|Publication number||US4940219 A|
|Application number||US 07/325,229|
|Publication date||Jul 10, 1990|
|Filing date||Mar 17, 1989|
|Priority date||Mar 18, 1988|
|Also published as||DE68904971D1, EP0333596A1, EP0333596B1|
|Publication number||07325229, 325229, US 4940219 A, US 4940219A, US-A-4940219, US4940219 A, US4940219A|
|Original Assignee||Bertin & Cie|
|Export Citation||BiBTeX, EndNote, RefMan|
|Patent Citations (18), Non-Patent Citations (2), Referenced by (15), Classifications (26), Legal Events (5)|
|External Links: USPTO, USPTO Assignment, Espacenet|
The invention relates to apparatus for forming a stack of flat objects such as letters, postal packets, or the like, for example, on a support in the form of a trough between two perpendicular walls with each flat object bearing against said walls via a leading edge and a side edge.
Such apparatus may be used, in particular, in postal sorting installations, e.g. for forming a buffer stock of letters between two sorting machines.

ENTRIES SUPPLIED ▸
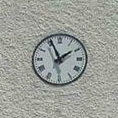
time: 1:56
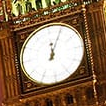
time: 12:04
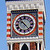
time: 10:23
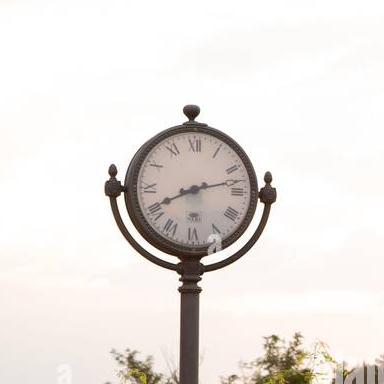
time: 8:12
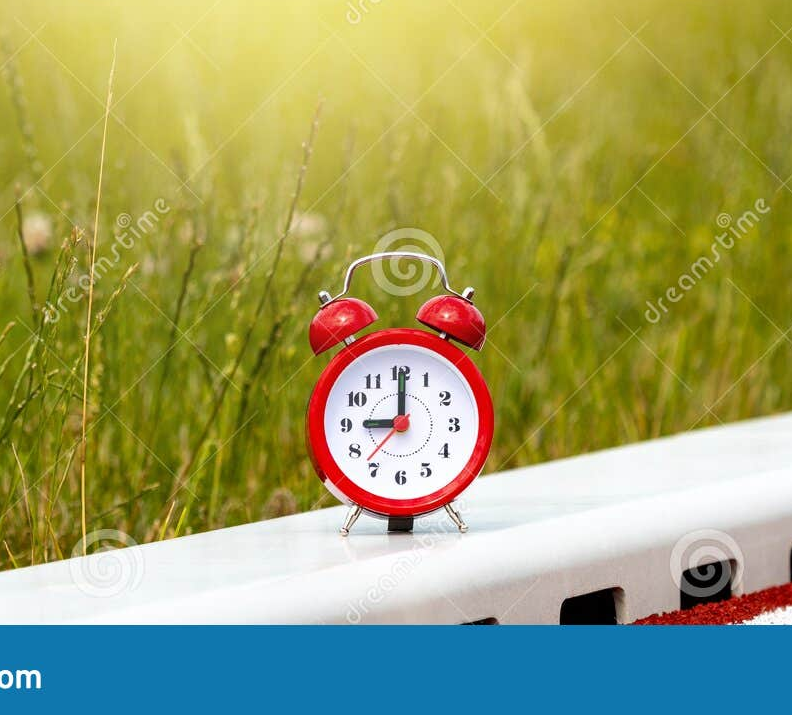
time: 9:00
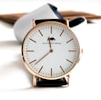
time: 11:38
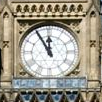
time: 11:54
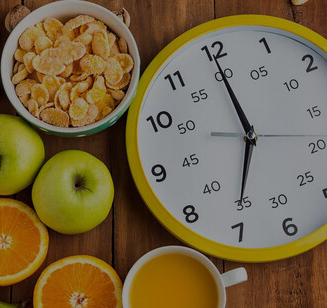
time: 6:59
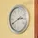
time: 2:40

GIVEN TASK ▸
According to the patent text, in what kind of installations may the stacking apparatus be used?

RESPONSE TO THIS TASK ▸
In postal sorting installations.